I enjoy reading posts like this because I've been blocking ads and avoiding "marketing tech" companies for so long that I don't even know what's going on in the ad world anymore. It's interesting to see that not a whole lot has changed in the last 5+ years with respect to platforms and strategies.
Same here - I glanced over the article and was confused why there was a part for Gmail. I thought to myself : "but gmail doesn't have ads?".
Which makes me wonder even more why 75%+ of the population doesn't have adblock themselves?
This. People with adblock are living in a completely different online reality. I'm amazed how much time people spend on ad-ridden sites despite the terrible UX, with ads "slow loading" and replacing links you want to click on, full page overlays, flashy animated ads etc pp. People still tolerate it, the must really love the content.
My personal theory is that this is one of the reasons FB, Google, Reddit are so popular as portal sites, since they have far better UX and actual performance teams to make the experience good. Nobody wants to go directly to news sites anymore.
Good point. And it's not just better UX, it's also predictable and unified, you know what happens when you click on something, you know how to like and share, and you don't need to figure out the layout & design for each site.
I didn't use an ad blocker for a long time, because I just didn't care. But a few malicious ads made me install one, and the downside is that I have to manually enable everything to get a website (e.g. a business I have a relationship with) to run properly fairly frequently.
I wish there was a clean, sharp division between people trying to sell you stuff on the open internet and entities that you are logged in to and already doing business with, such that the latter were guaranteed to be accessible even with maximum blocking.

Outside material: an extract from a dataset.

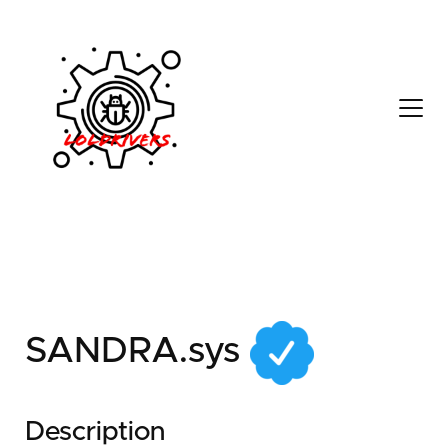
a7628504-9e35-4e42-
91f7-0c0a512549f4
SANDRA.sys
Description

Exploiting customers is something that needs to be regulated more.
Are these sites from a specific industry that don't work with adblock enabled? I run into that occasionally, but it's rare for me. I'm always amazed when it happens at e.g. large online shops ... they never test with popular browser addons enabled?

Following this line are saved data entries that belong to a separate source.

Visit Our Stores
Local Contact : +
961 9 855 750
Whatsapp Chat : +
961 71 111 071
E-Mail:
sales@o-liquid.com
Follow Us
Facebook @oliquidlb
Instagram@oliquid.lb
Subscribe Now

I can only count a handful of sites that break with conventional blockers (uMatrix might be a different story) and those sites I can just avoid doing business with (only one I can remember recently is Patreon where the Facebook/Google ad scripts cause the entire page to be unusable).

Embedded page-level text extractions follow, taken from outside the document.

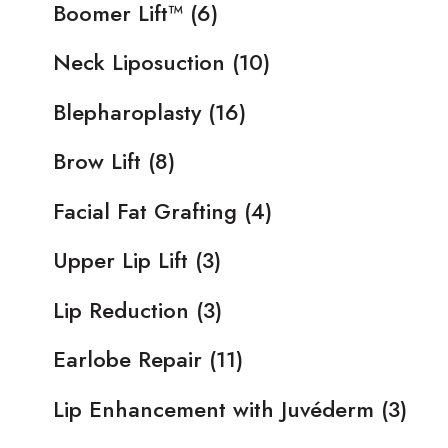
Boomer Lift™
(6)
Neck Liposuction
(10)
Blepharoplasty
(16)
Brow Lift
(8)
Facial Fat Grafting
(4)
Upper Lip Lift
(3)
Lip Reduction
(3)
Earlobe Repair
(11)
Lip Enhancement with Juvéderm
(3)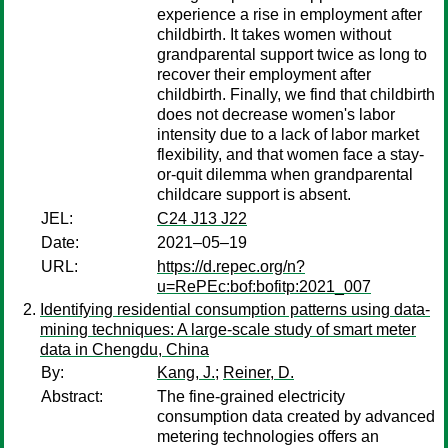
experience a rise in employment after
childbirth. It takes women without
grandparental support twice as long to
recover their employment after
childbirth. Finally, we find that childbirth
does not decrease women's labor
intensity due to a lack of labor market
flexibility, and that women face a stay-
or-quit dilemma when grandparental
childcare support is absent.
JEL:
C24 J13 J22
Date:
2021–05–19
URL:
https://d.repec.org/n?
u=RePEc:bof:bofitp:2021_007
Identifying residential consumption patterns using data-
mining techniques: A large-scale study of smart meter
data in Chengdu, China
By:
Kang, J.
;
Reiner, D.
Abstract:
The fine-grained electricity
consumption data created by advanced
metering technologies offers an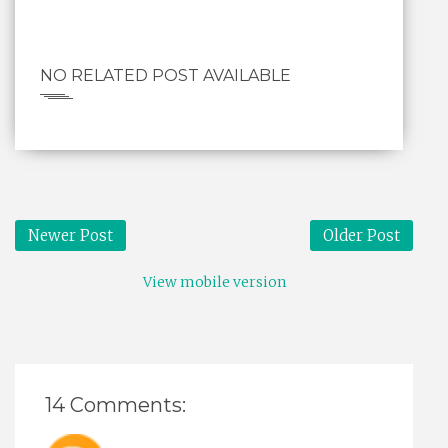
NO RELATED POST AVAILABLE
Newer Post
Older Post
View mobile version
14 Comments:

That’s why I mentioned uMatrix specifically. It blocks everything but images and css loaded from other domains by default. Normal ad blockers don’t do that.
Funnily enough, Patreon works without a problem after allowing 2 CDNs and their usercontent domain.
uMatrix defaults to blocking nearly everything from third parties. Most sites do not work 100% properly; many 'simple' sites will not even render because of how common it is to outsource content delivery to cloudflare et al.
It's painful, but it's (for me) the only sane way to browse. I'm willing to trade a few seconds of determining what 3rd party sources I'm going to allow when visiting a new site in exchange for minimizing tracking and malicious ads.
That's my experience as well. I had installed one on the PC I gave to my mother and one day she called me and told me that her friend's "internet is broken". Apparently they had tried to look something up together and my mother insisted that "that's not how the internet looks" because of all the ads, while her friend assured her that it's absolutely how it always looks. Needless to say, her friend's internet is no longer broken and everyone is happy.
Whenever I turn off my adblockers and visit common sites, it feels like I've been wearing hearing protection in a loud place and I'm now taking them off.
I also think this also depends on when you signed up for gmail. my gmail account is pretty old, no ads, with no ad-blocker. but my gf's gmail account is littered with ads & I would assume my burner accounts too, if I didn't use a an ad-blocker.
Weird, I don't recall seeing ads in Gmail either, but I don't use ad blockers. I just checked and there are definitely no ads anywhere that I can find when I log in to Gmail. Where do they normally show up? Perhaps I am in the holdout group of an A/B test...
There's a placement above the message list with sponsored links that look similar-ish to messages as far as I can remember. I turned them off many moons ago when you had the option to opt in/out, but can't see where it is now (and don't want to accidentally add them back in!).
I think it depends on the Inbox type you use as well (e.g. Priority, Default etc...)
Last time I was buying Gmail ads, they let us put an ad in the promotions tab of the inbox which looked like an email. It was something they were testing at the time, but it was reasonably effective and I imagine it is still around. The old gmail sidebar ads were absolutely worthless. Roughly 0.05 clicks per 1000 impressions, and those clicks were mostly accidental. They removed those ads because they were worthless to anyone.
Weird that you get downvoted when this is probably the default experience for a majority of people on HN. It's probably also a major problem for anyone with entrepreneurial aspirations because we just don't have a truly full understanding of the digital environments most would-be customers live in.